Amazon wildfires: Brazil's president to send army in to tackle wildfires

Brazil's president has signed an order deploying the military to help protect the Amazon from wildfires, a state governor in the country has said.

President Jair Bolsonaro had earlier suggested troops could be sent in to battle the fires in the face of a global outcry.

Antonio Denarium, the governor of the state of Roraima, has said the move will go ahead.

Mr Bolsonaro's office also said he will reveal firefighting plans for the Amazon on Friday and they are already being implemented.

France and Ireland threatened to block a free trade deal between the EU and a South American trading bloc earlier unless Mr Bolsonaro took action, while the British prime minister has said he will "call for a renewed focus on protecting nature" at a G7 summit.

As tensions escalated over the crisis on Friday, France accused Mr Bolsonaro of failing to respect his "commitments on the climate".

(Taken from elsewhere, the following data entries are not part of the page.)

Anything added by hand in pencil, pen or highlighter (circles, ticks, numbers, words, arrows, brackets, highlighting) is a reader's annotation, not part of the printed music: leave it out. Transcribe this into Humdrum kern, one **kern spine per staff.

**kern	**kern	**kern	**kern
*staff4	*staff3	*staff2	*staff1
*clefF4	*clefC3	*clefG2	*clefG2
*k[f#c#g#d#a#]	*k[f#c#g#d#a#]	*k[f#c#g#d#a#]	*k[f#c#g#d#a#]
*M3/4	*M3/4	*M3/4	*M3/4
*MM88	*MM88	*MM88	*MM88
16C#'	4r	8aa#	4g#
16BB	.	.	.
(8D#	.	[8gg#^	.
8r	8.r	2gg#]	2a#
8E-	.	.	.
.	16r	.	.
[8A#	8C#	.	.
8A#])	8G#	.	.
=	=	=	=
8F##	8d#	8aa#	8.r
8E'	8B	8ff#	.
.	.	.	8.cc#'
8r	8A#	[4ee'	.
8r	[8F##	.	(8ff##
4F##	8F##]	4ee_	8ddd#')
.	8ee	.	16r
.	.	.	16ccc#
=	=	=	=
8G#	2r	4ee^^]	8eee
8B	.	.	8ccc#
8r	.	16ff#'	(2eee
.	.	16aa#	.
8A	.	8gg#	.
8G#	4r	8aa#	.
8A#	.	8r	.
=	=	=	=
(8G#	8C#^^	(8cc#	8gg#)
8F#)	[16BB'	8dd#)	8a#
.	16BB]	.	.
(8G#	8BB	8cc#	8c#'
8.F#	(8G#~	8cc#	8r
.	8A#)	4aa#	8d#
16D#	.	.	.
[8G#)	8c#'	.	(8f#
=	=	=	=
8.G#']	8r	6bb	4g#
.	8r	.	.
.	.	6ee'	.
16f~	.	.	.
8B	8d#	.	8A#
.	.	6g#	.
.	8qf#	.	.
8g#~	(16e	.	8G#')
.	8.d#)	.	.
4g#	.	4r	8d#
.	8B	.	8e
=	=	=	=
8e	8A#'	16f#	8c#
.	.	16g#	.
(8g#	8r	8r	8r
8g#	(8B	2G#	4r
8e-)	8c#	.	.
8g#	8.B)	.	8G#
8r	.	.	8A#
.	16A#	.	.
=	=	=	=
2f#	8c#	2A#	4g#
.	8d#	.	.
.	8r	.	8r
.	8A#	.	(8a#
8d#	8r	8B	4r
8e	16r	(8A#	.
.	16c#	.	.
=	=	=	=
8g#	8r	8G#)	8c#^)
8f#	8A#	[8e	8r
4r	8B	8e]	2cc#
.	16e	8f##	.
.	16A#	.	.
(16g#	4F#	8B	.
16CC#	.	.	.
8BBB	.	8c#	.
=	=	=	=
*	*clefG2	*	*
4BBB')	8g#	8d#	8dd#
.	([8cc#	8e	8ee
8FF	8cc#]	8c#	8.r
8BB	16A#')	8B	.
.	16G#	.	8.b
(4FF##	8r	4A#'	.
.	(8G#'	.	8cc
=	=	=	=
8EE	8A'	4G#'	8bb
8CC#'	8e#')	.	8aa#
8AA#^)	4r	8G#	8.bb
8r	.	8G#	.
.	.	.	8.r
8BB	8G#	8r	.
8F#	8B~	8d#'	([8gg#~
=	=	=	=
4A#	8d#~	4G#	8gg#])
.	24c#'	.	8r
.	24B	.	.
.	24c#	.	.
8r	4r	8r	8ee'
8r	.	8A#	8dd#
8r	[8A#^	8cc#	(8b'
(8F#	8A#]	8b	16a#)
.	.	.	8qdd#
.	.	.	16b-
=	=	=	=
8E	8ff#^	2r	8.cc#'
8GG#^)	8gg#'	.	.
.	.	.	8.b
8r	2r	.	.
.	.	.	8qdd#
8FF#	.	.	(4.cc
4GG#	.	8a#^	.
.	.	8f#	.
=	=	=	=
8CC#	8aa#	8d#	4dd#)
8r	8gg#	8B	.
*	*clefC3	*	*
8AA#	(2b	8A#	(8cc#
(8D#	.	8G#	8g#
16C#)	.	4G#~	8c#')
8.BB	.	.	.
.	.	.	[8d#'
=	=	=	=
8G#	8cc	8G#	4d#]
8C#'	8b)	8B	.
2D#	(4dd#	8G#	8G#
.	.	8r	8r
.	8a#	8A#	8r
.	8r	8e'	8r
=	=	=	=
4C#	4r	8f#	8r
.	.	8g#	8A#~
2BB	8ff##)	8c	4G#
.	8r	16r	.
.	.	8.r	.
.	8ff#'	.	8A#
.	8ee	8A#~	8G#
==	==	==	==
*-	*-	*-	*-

The Elysee Palace claimed in a statement that the Brazilian president had lied to France's President Emmanuel Macron over the issue.

Boris Johnson was backing Mr Macron's push for the situation to be on the agenda when G7 leaders meet in Biarritz, France, on Saturday.

Downing Street said Mr Johnson was "deeply concerned by the increase in fires in the Amazon rainforest and the impact of the tragic loss of these precious habitats".

Mr Macron has called the wildfires an international crisis and tweeted: "Our house is burning. Literally. The Amazon rainforest - the lungs which produces 20% of our planet's oxygen - is on fire."

France added that it now opposed an EU trade deal "in its current state" with the Mercosur bloc of South American nations that includes Brazil, Argentina, Paraguay and Uruguay.

Mr Bolsonaro said later on Friday that Brazil has concluded a trade deal with EFTA, the European free trade group formed by Switzerland, Norway, Iceland and Liechtenstein.

German Chancellor Angela Merkel said the wildfires were "shocking and threatening".

The number of forest fires in Brazil since January - more than 74,000 - has increased by 83% compared with the same period last year, with smoke that is visible from 400 miles up in space.

World leaders are increasingly worried about the situation, as the Amazon - described as the world's lungs - is a vital absorber of carbon dioxide from the atmosphere.

:: Listen to the Daily podcast on Apple Podcasts , Google Podcasts , Spotify , Spreaker

Just eight months into his presidency, Mr Bolsonaro has made it clear he wants to open the Amazon up to the demands of mining, agricultural and logging companies.

Labour leader Jeremy Corbyn said Mr Bolsonaro had "allowed and indeed encouraged these fires to take place".

Irish Prime Minister Leo Varadakar said: "There is no way that Ireland will vote for the EU-Mercosur free trade agreement if Brazil does not honour its environmental commitments."

Finnish prime minister Antti Rinne also expressed concern, saying he is "truly worried about the attitude Brazil seems to have adopted right now regarding" fires in the Amazon.

The Brazilian leader has hit back at his critics and accused Mr Macron on Twitter of using a "sensationalist tone" that "does nothing to solve the problem".

He later suggested the military might help to tackle the rainforest fires but did not say when.

Brazilian army general Edson Leal Pujol has said the military is "ready" to defend the Amazon rainforest from wildfires.

Mr Bolsonaro has previously described rainforest protections as an obstacle to economic development, sparring with critics who note the Amazon produces vast amounts of oxygen for the planet.

The Brazilian leader said he wants to convert land for cattle pastures and soybean farms.

He said other countries' concerns over the widespread blazes revealed a "colonialist mindset".

Neighbouring Bolivia and Paraguay have also struggled to contain fires that swept through woods and fields and, in many cases, got out of control in high winds after being set by residents clearing land for farming.

Demonstrations have taken place across Europe with action taking place in London, Paris, Barcelona, Amsterdam and Turin.

Protesters have also been seen out in Mumbai in India and Miami in the US.

Celebrities including Madonna, the footballer Cristiano Ronaldo and the Formula 1 champion Lewis Hamilton have tweeted their concerns about the fires raging in the Amazon.

The possibility of economic repercussions for Brazil and and its South American neighbours suggests the Amazon is becoming a battleground between Mr Bolsonaro and Western governments.